JOB:
How many of the lines below contain the word "Open"? Reply with the number only.

EXTRACTED RECORDS:
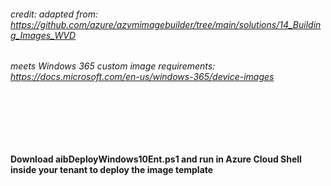 ###### credit: adapted from: https://github.com/azure/azvmimagebuilder/tree/main/solutions/14_Building_Images_WVD
###### meets Windows 365 custom image requirements: https://docs.microsoft.com/en-us/windows-365/device-images

<br>
<br>
<br>
<br>

**Download aibDeployWindows10Ent.ps1 and run in Azure Cloud Shell inside your tenant to deploy the image template**
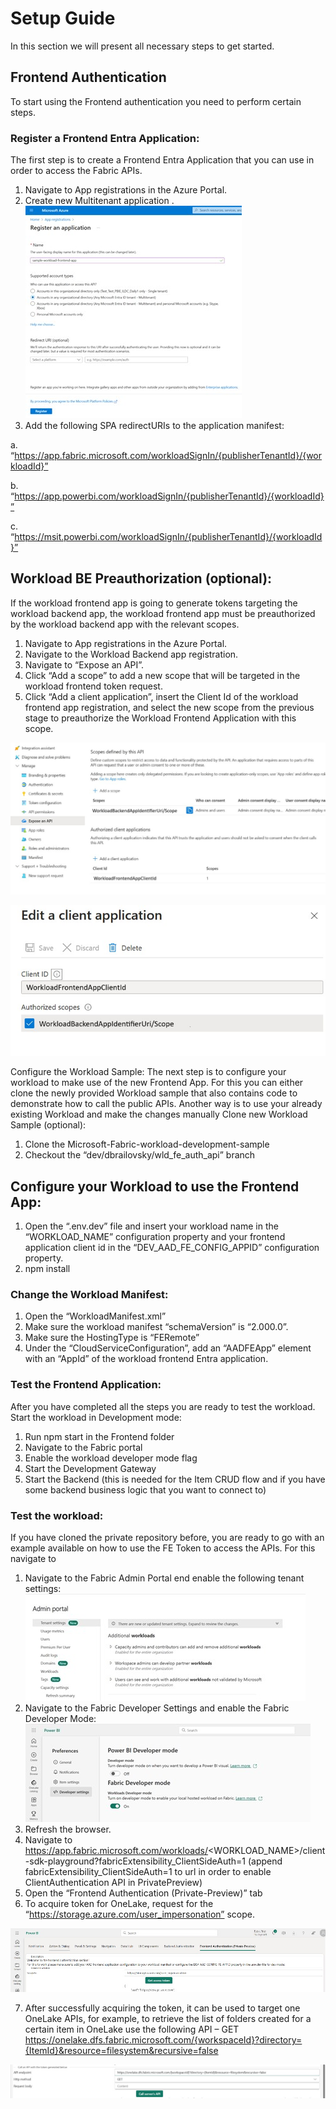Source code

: 
# Setup Guide

In this section we will present all necessary steps to get started. 

## Frontend Authentication
To start using the Frontend authentication you need to perform certain steps.

### Register a Frontend Entra Application:
The first step is to create a Frontend Entra Application that you can use in order to access the Fabric APIs. 
1. Navigate to App registrations in the Azure Portal.
2.	Create new Multitenant application .
 ![Setup Step 1](./media/Setup-EntraApp-Registration.jpg)
3.	Add the following SPA redirectURIs to the application manifest:

a.	“https://app.fabric.microsoft.com/workloadSignIn/{publisherTenantId}/{workloadId}”

b.	“https://app.powerbi.com/workloadSignIn/{publisherTenantId}/{workloadId}”

c.	“https://msit.powerbi.com/workloadSignIn/{publisherTenantId}/{workloadId}”


## Workload BE Preauthorization (optional):
If the workload frontend app is going to generate tokens targeting the workload backend app, the workload frontend app must be preauthorized by the workload backend app with the relevant scopes.
1.	Navigate to App registrations in the Azure Portal.
2.	Navigate to the Workload Backend app registration.
3.	Navigate to “Expose an API”.
4.	Click “Add a scope” to add a new scope that will be targeted in the workload frontend token request.
5.	Click “Add a client application”, insert the Client Id of the workload frontend app registration, and select the new scope from the previous stage to preauthorize the Workload Frontend Application with this scope.  

 ![BE Preuthorization](./media/Setup-EntraApp-PreauthBE.jpg)

 ![Edit Client App](./media/Setup-EntraApp-Edit-Client-app.jpg)
 
Configure the Workload Sample:
The next step is to configure your workload to make use of the new Frontend App. For this you can either clone the newly provided Workload sample that also contains code to demonstrate how to call the public APIs. Another way is to use your already existing Workload and make the changes manually 
Clone new Workload Sample (optional):
1.	Clone the Microsoft-Fabric-workload-development-sample
2.	Checkout the “dev/dbrailovsky/wld_fe_auth_api” branch


## Configure your Workload to use the Frontend App: 
1.	Open the “.env.dev” file and insert your workload name in the “WORKLOAD_NAME” configuration property and your frontend application client id in the “DEV_AAD_FE_CONFIG_APPID” configuration property.
2.	npm install

### Change the Workload Manifest:
1.	Open the “WorkloadManifest.xml”
2.	Make sure the  workload manifest “schemaVersion” is “2.000.0”.
3.	Make sure the HostingType is “FERemote”
4.	Under the “CloudServiceConfiguration”, add an “AADFEApp” element with an “AppId” of the workload frontend Entra application.
 
### Test the Frontend Application:
After you have completed all the steps you are ready to test the workload. 
Start the workload in Development mode: 
1.	Run npm start in the Frontend folder
2.	Navigate to the Fabric portal
3.	Enable the workload developer mode flag
4.	Start the Development Gateway
5.	Start the Backend (this is needed for the Item CRUD flow and if you have some backend business logic that you want to connect to)

### Test the workload: 
If you have cloned the private repository before, you are ready to go with an example available on how to use the FE Token to access the APIs. For this navigate to 
1.	Navigate to the Fabric Admin Portal end enable the following tenant settings:
  ![Setup Test](./media/Setup-Test-1.jpg)
2.	Navigate to the Fabric Developer Settings and enable the Fabric Developer Mode:
   ![Setup Test](./media/Setup-Test-2.jpg)
3.	Refresh the browser.
4.	Navigate to https://app.fabric.microsoft.com/workloads/<WORKLOAD_NAME>/client-sdk-playground?fabricExtensibility_ClientSideAuth=1
(append fabricExtensibility_ClientSideAuth=1 to url in order to enable ClientAuthentication API in PrivatePreview)
5.	Open the “Frontend Authentication (Private-Preview)” tab
6.	To acquire token for OneLake, request for the “https://storage.azure.com/user_impersonation” scope.

  ![Setup Test](./media/Setup-Test-3.jpg)
 
7.	After successfully acquiring the token, it can be used to target one OneLake APIs, for example, to retrieve the list of folders created for a certain item in OneLake use the following API – GET https://onelake.dfs.fabric.microsoft.com/{workspaceId}?directory={ItemId}&resource=filesystem&recursive=false
 
  ![Setup Test](./media/Setup-Test-4.jpg)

EXERCISE SOLUTION:
3